## Source document
Feature/sm free normal kernel #347

ZhiyiHu1999 · 2025-07-31T07:04:51Z

1. Motivation

In MOE training and the prefilling phase of inference, the current ring-based RDMA buffer implementation for normal kernels significantly wastes SM resources. Due to the small size of the ring buffer and its frequent reuse for token transmission, SMs are often stalled, continuously polling for RDMA buffer availability instead of performing useful computation. This inefficient resource usage severely limits overall system throughput.

To address this issue, this PR implements a SM-friendly buffer design that frees SMs from buffer polling duties. This design is inspired by the large RDMA buffer approach discussed in #39. By allocating a larger RDMA buffer in HBM, tokens can be moved from SMs to the RDMA buffer in one go. While the NIC handles transmission asynchronously in the background, SMs can immediately resume computation tasks. Once data transfer completes, SMs can process the received tokens without blocking.

## Instruction 1
In the pull request description, where is the larger RDMA buffer allocated?
## Instruction 2
Reproduce word for word the passage of the pull request description that opens with the words containing "Feature/sm free normal" and closes with "overall system throughput.".

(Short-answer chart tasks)
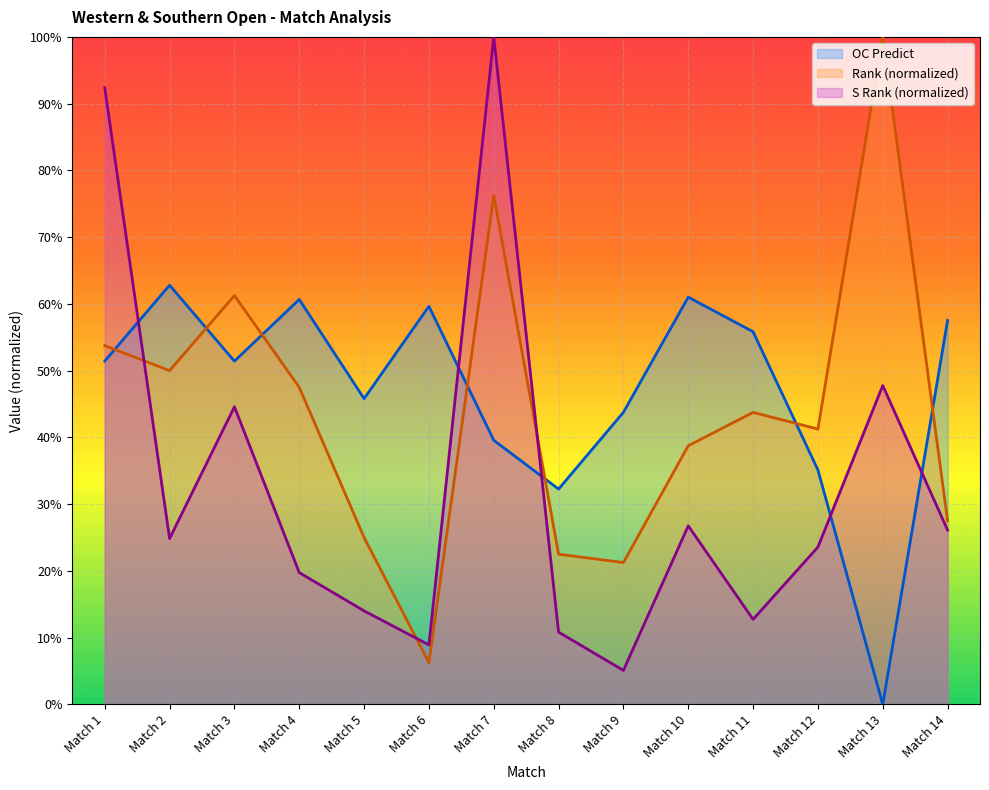

Reading left to right, extract all data points from this chart.

OC Predict: Match 1=0.5	Match 2=0.6	Match 3=0.5	Match 4=0.6	Match 5=0.5	Match 6=0.6	Match 7=0.4	Match 8=0.3	Match 9=0.4	Match 10=0.6	Match 11=0.6	Match 12=0.4	Match 13=0.0	Match 14=0.6
Rank: Match 1=0.5	Match 2=0.5	Match 3=0.6	Match 4=0.5	Match 5=0.2	Match 6=0.1	Match 7=0.8	Match 8=0.2	Match 9=0.2	Match 10=0.4	Match 11=0.4	Match 12=0.4	Match 13=1.0	Match 14=0.3
S Rank: Match 1=0.9	Match 2=0.2	Match 3=0.4	Match 4=0.2	Match 5=0.1	Match 6=0.1	Match 7=1.0	Match 8=0.1	Match 9=0.1	Match 10=0.3	Match 11=0.1	Match 12=0.2	Match 13=0.5	Match 14=0.3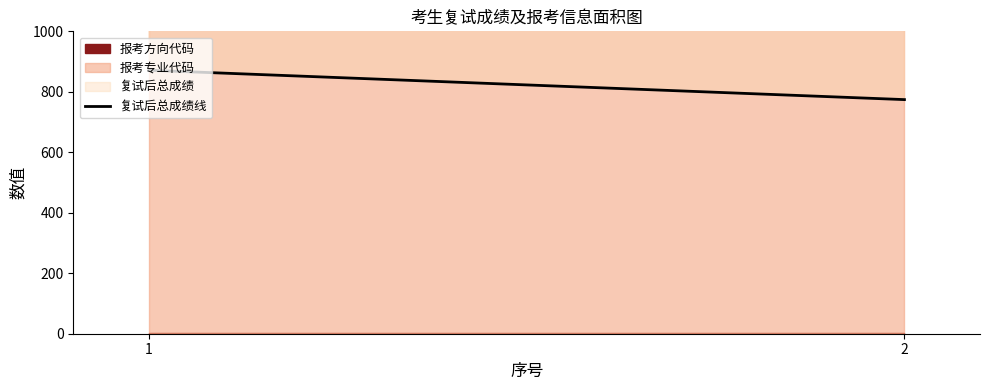

List the labels in order of value, largest first.

1, 2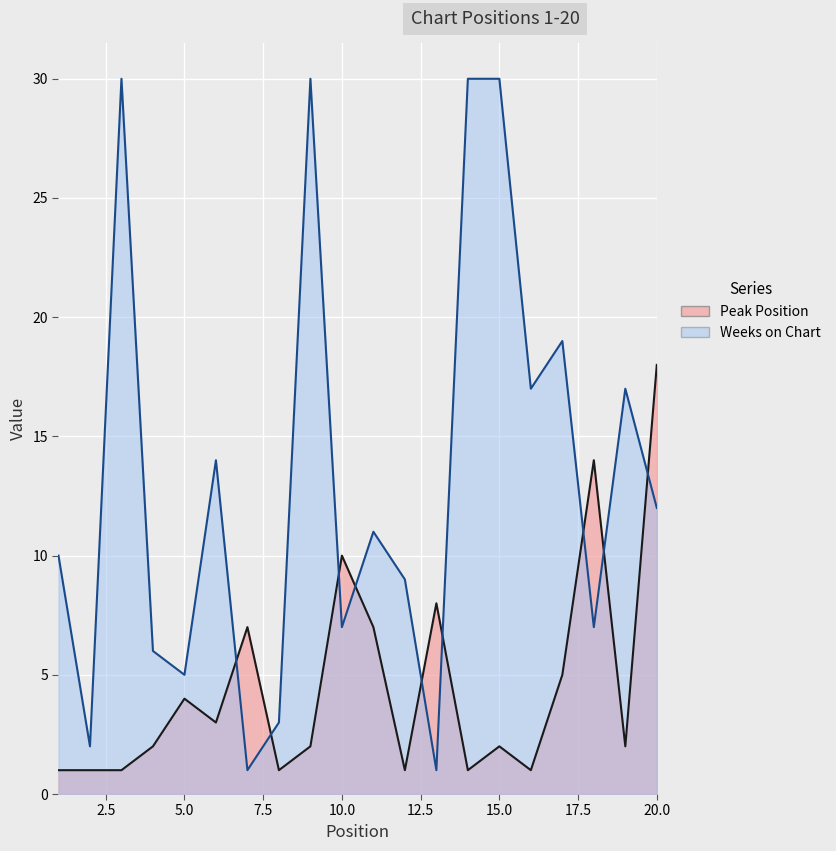

At which category does Weeks on Chart reach its first local peak?

3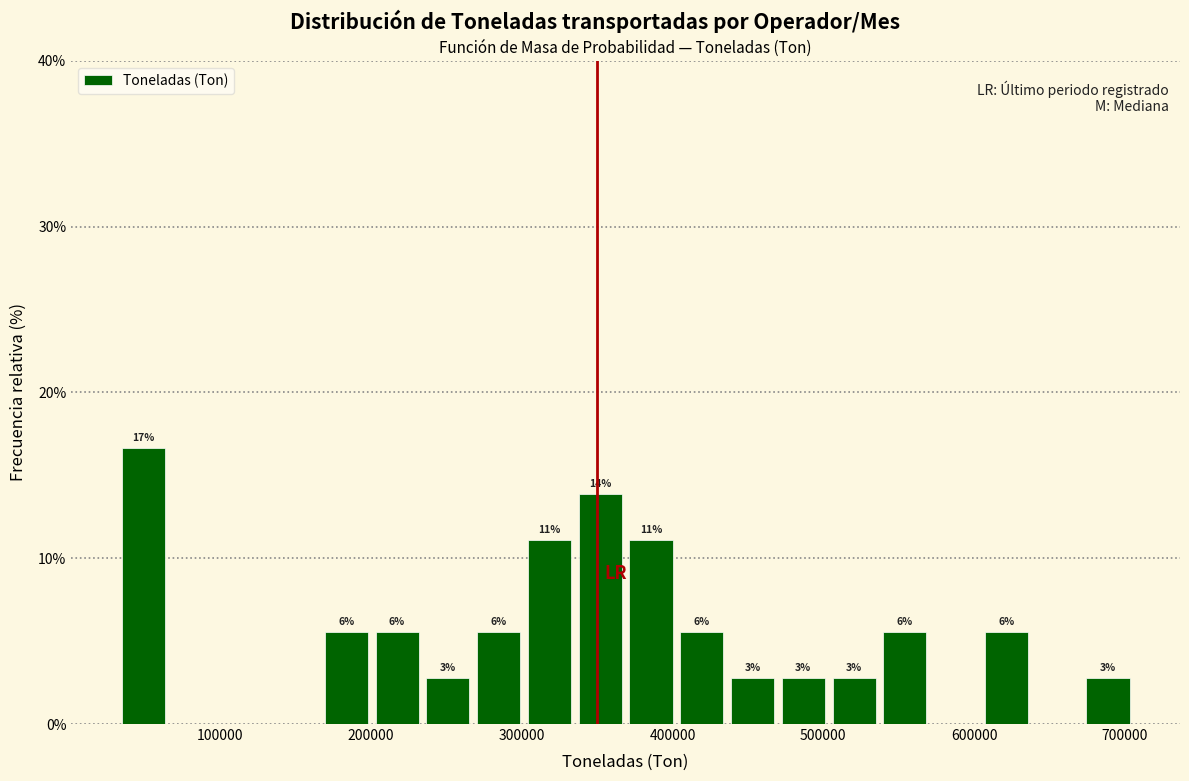

Read against the x-axis, roughly where is the centre of the tallest bar?

50000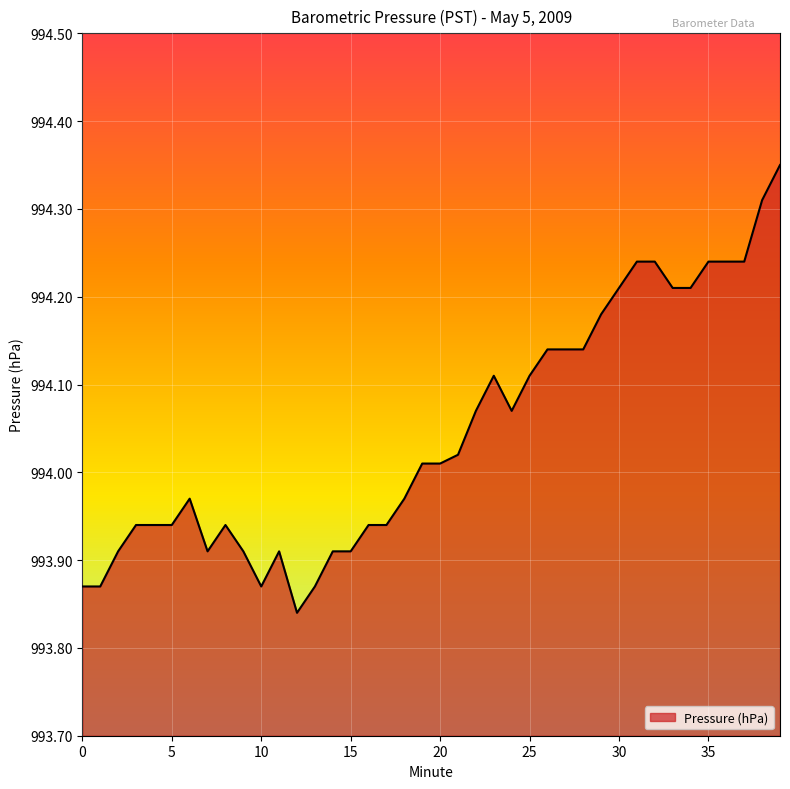

What is the difference between the maximum and minimum values?

0.5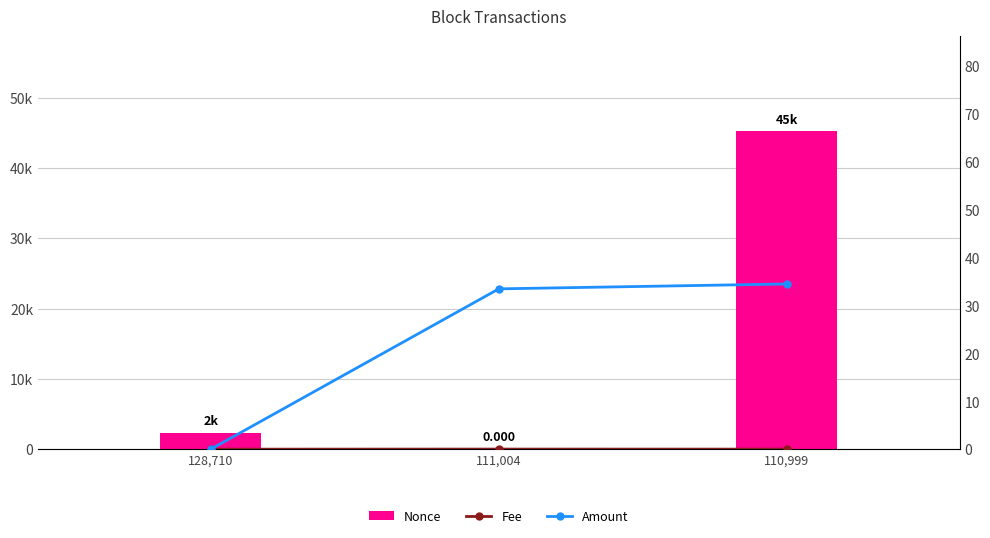

Are the bars grouped side by side (vs. stacked)?

Yes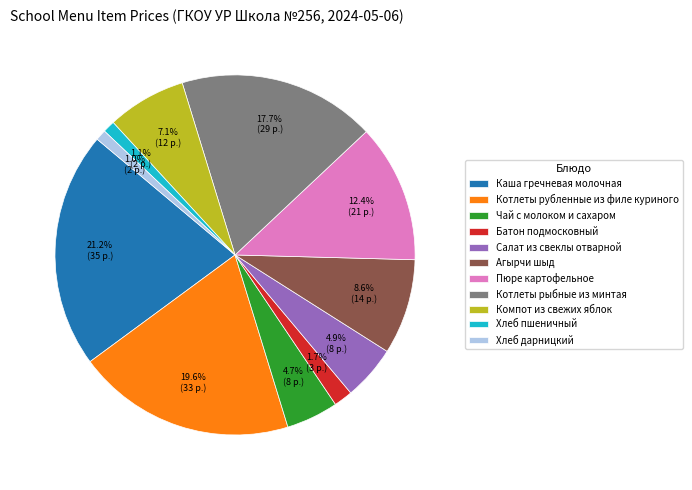

Is the sum of Хлеб пшеничный and Батон подмосковный greater than half?

No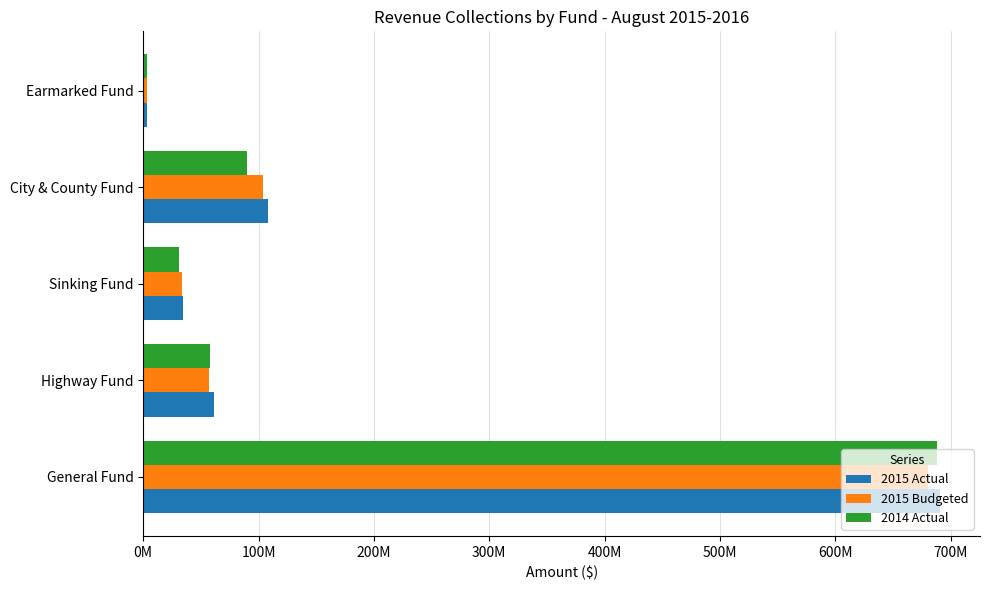

At how many categories does at least one series exceed 353692960?

1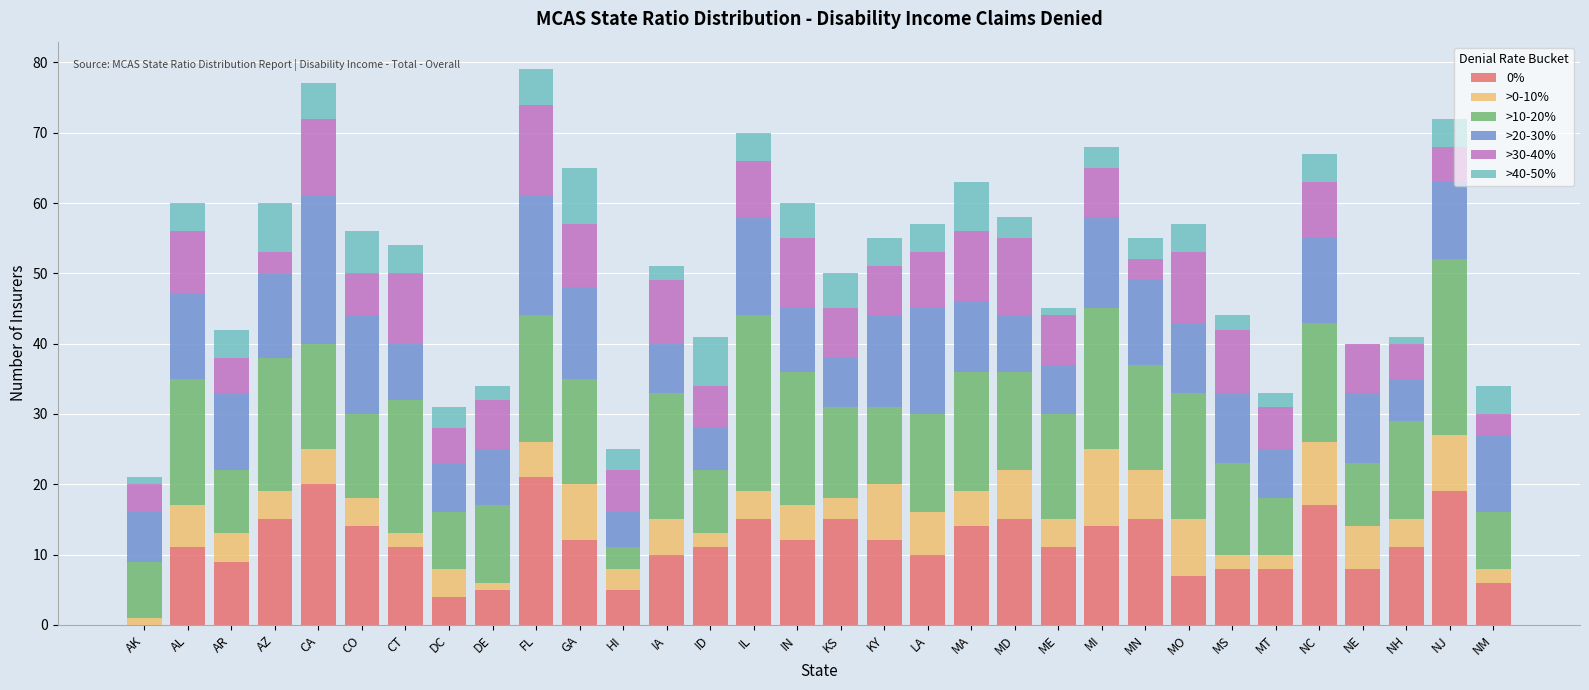

What is the label of the 32nd bar from the right?

AK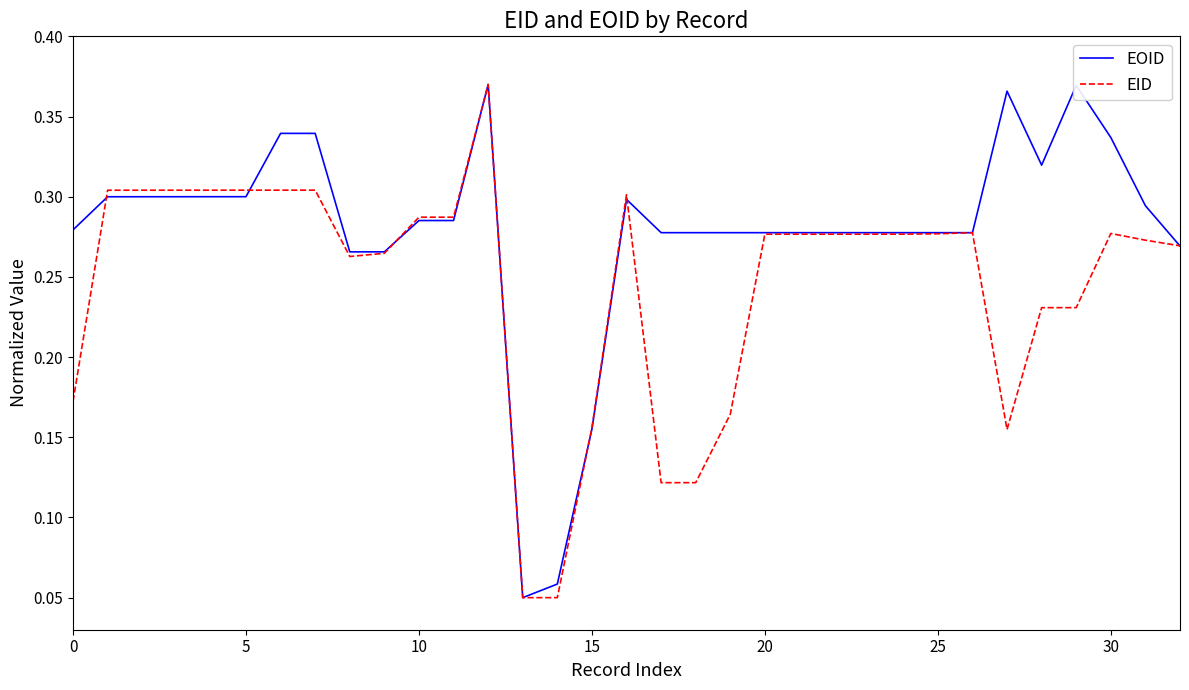

List the series in order of their overall mean, highest first.

EOID, EID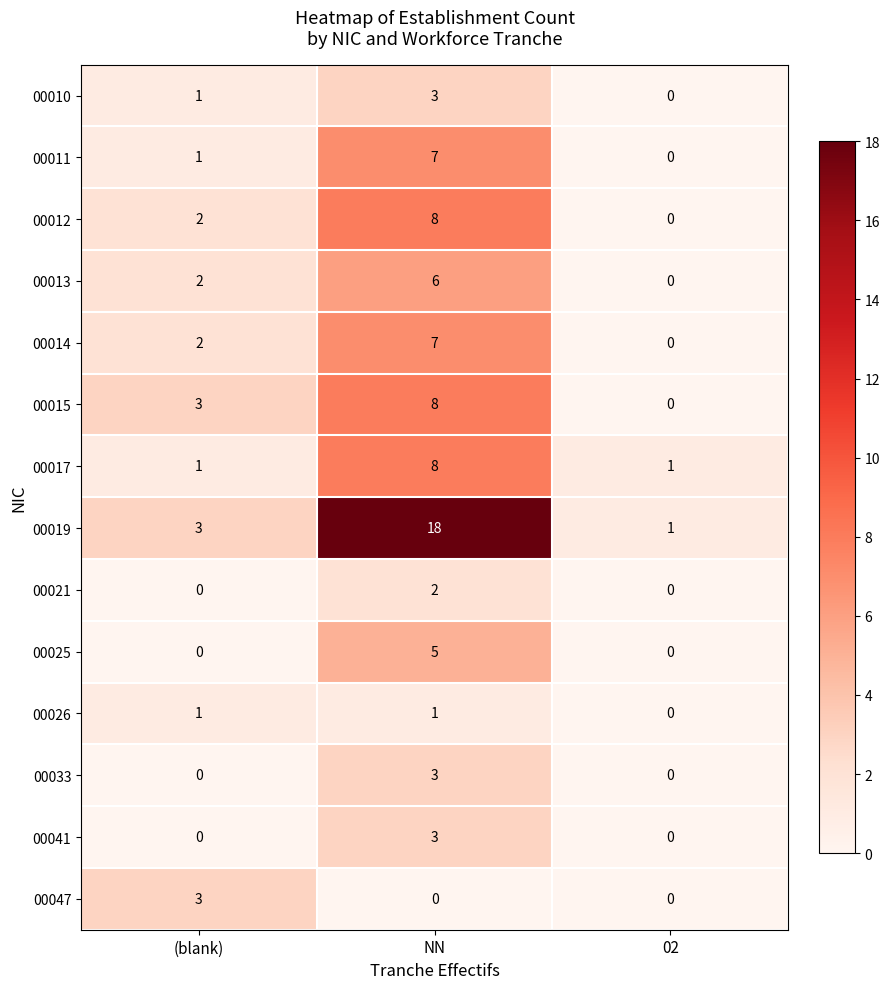

Which label corresponds to the largest value in the chart?

NN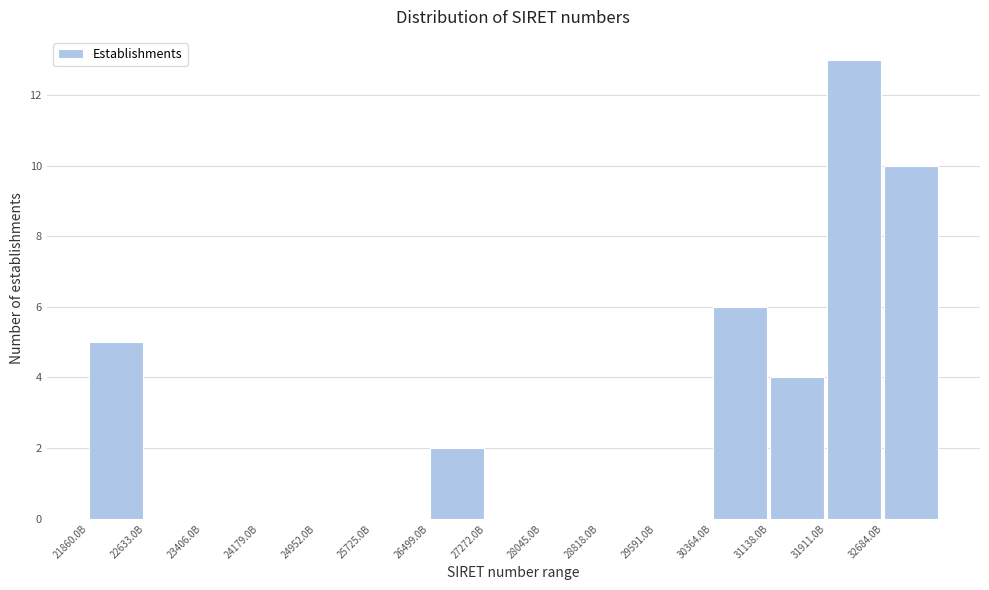

Reading right to left, transcribe all the data shown in this chart.

32684.0B=10	31911.0B=13	31138.0B=4	30364.0B=6	29591.0B=0	28818.0B=0	28045.0B=0	27272.0B=0	26499.0B=2	25725.0B=0	24952.0B=0	24179.0B=0	23406.0B=0	22633.0B=0	21860.0B=5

## Answer section 1
In HBM.

## Answer section 2
Feature/sm free normal kernel #347

ZhiyiHu1999 · 2025-07-31T07:04:51Z

1. Motivation

In MOE training and the prefilling phase of inference, the current ring-based RDMA buffer implementation for normal kernels significantly wastes SM resources. Due to the small size of the ring buffer and its frequent reuse for token transmission, SMs are often stalled, continuously polling for RDMA buffer availability instead of performing useful computation. This inefficient resource usage severely limits overall system throughput.